**Activity list**
• A. Copy the notice on the final priority from "This notice does not preclude" up to and including "final regulatory action.", keeping every word and mark as it stands.
• B. Carry on the notice on the final priority from its last sentence.

**Selected passage**
----------------------------------------

Invitational priority: Under an invitational priority, we are particularly interested in applications that meet the priority. However, we do not give an application that meets the priority a preference over other applications (34 CFR 75.105(c)(1)).

This notice does not preclude us from proposing additional priorities, requirements, definitions, or selection criteria, subject to meeting applicable rulemaking requirements.

Note:

This notice does not solicit applications. In any year in which we choose to use this priority, we invite applications through a notice in the Federal Register.

Executive Order 12866: This notice has been reviewed in accordance with Executive Order 12866. Under the terms of the order, we have assessed the potential costs and benefits of this final regulatory action.

The potential costs associated with this final regulatory action are those resulting from statutory requirements and those we have determined as necessary for administering this program effectively and efficiently.

In assessing the potential costs and benefits—both quantitative and qualitative—of this final regulatory action, we have determined that the benefits of the final priority justify the costs.

----------------------------------------

**Available data**
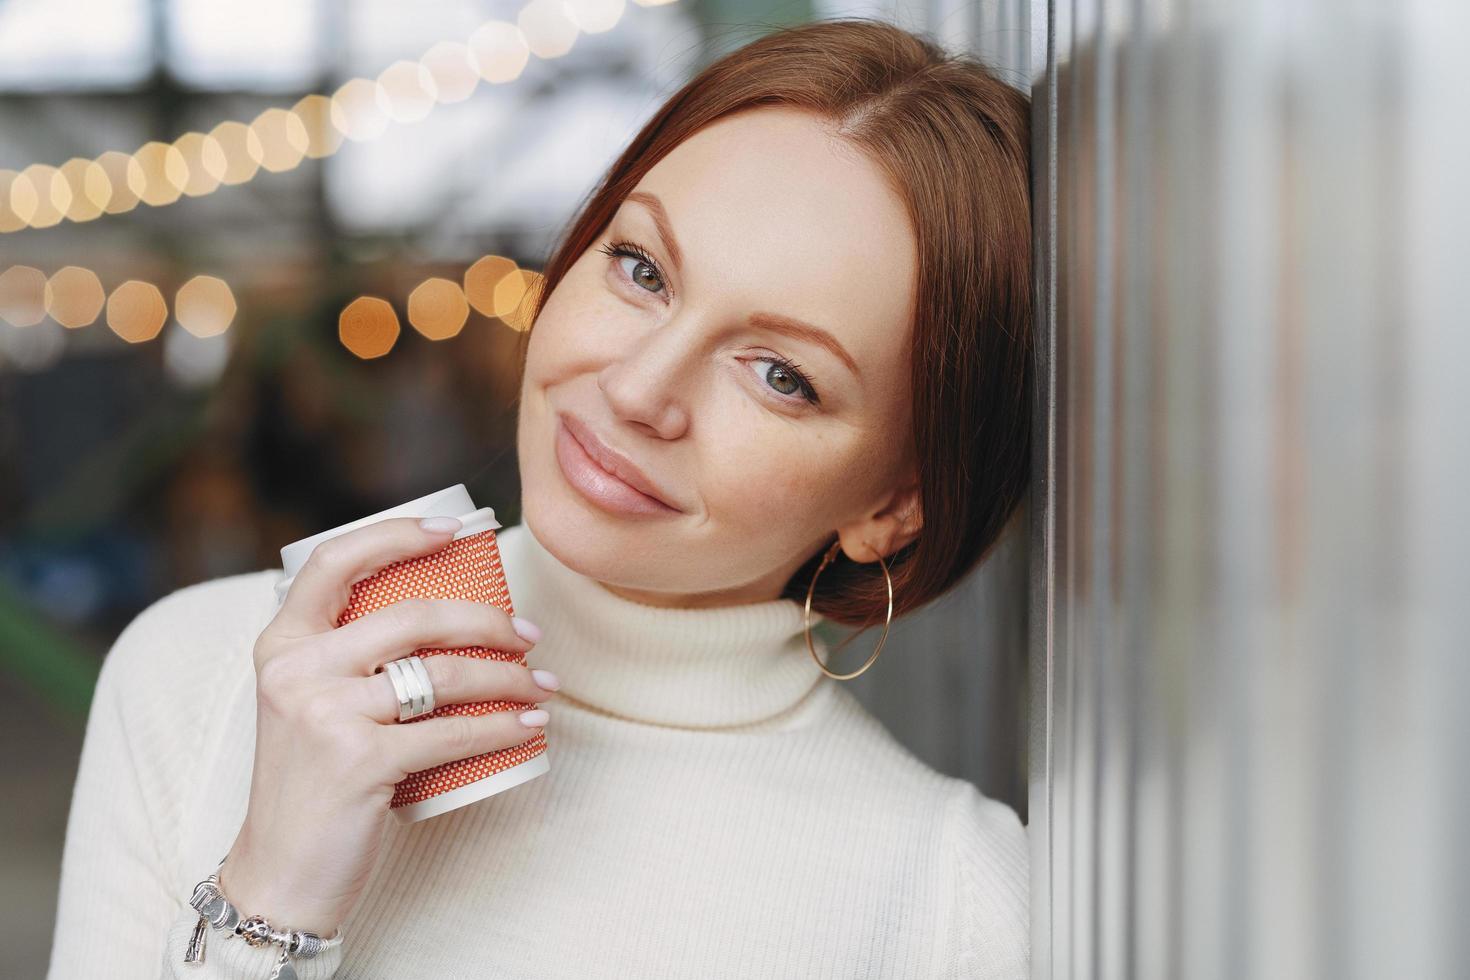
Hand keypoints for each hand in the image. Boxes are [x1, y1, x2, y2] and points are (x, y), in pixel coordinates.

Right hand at [218, 516, 556, 935]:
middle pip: (414, 616)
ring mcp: (326, 714)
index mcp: (281, 645)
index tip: (455, 530)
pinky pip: (454, 732)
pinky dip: (504, 728)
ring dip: (510, 676)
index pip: (337, 562)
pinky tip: (530, 726)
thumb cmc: (314, 784)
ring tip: (542, 685)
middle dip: (487, 620)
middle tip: (529, 635)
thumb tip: (444, 613)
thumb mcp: (309, 705)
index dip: (398, 534)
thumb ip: (348, 659)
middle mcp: (297, 670)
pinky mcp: (360, 761)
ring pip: (446, 674)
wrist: (282, 875)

----------------------------------------

**Exercise results**
• A.
This notice does not preclude us from proposing additional priorities, requirements, definitions, or selection criteria, subject to meeting applicable rulemaking requirements.

Note:

This notice does not solicit applications. In any year in which we choose to use this priority, we invite applications through a notice in the Federal Register.

Executive Order 12866: This notice has been reviewed in accordance with Executive Order 12866. Under the terms of the order, we have assessed the potential costs and benefits of this final regulatory action.

• B.
Discussion of Costs and Benefits: The benefits of the Disability and Rehabilitation Research Projects and Centers Programs have been well established over the years in that similar projects have been completed successfully. This final priority will generate new knowledge through research and development.

Another benefit of this final priority is that the establishment of a new RRTC will improve the lives of individuals with disabilities. The new RRTC will disseminate and promote the use of new information that will improve the options for individuals with disabilities to obtain, retain, and advance in employment.

Accessible Format: Individuals with disabilities can obtain this document in an accessible format (e.g., braille, large print, audiotape, or computer diskette) by contacting the Grants and Contracts Services Team, U.S. Department of Education, 400 Maryland Avenue, SW., room 5075, PCP, Washington, DC 20202-2550. Telephone: (202) 245-7363. If you use a TDD, call the FRS, toll free, at 1-800-877-8339.

Electronic Access to This Document: You can view this document, as well as all other documents of this Department published in the Federal Register, in text or Adobe Portable Document Format (PDF) on the Internet at the following site: http://www.ed.gov/​news/​fedregister. To use PDF you must have Adobe Acrobat Reader, which is available free at this site.

Note:

The official version of this document is the document published in the Federal Register. Free Internet access to the official edition of the Federal Register and the Code of Federal Regulations is available on GPO Access at: http://www.gpoaccess.gov/​nara/​index.html.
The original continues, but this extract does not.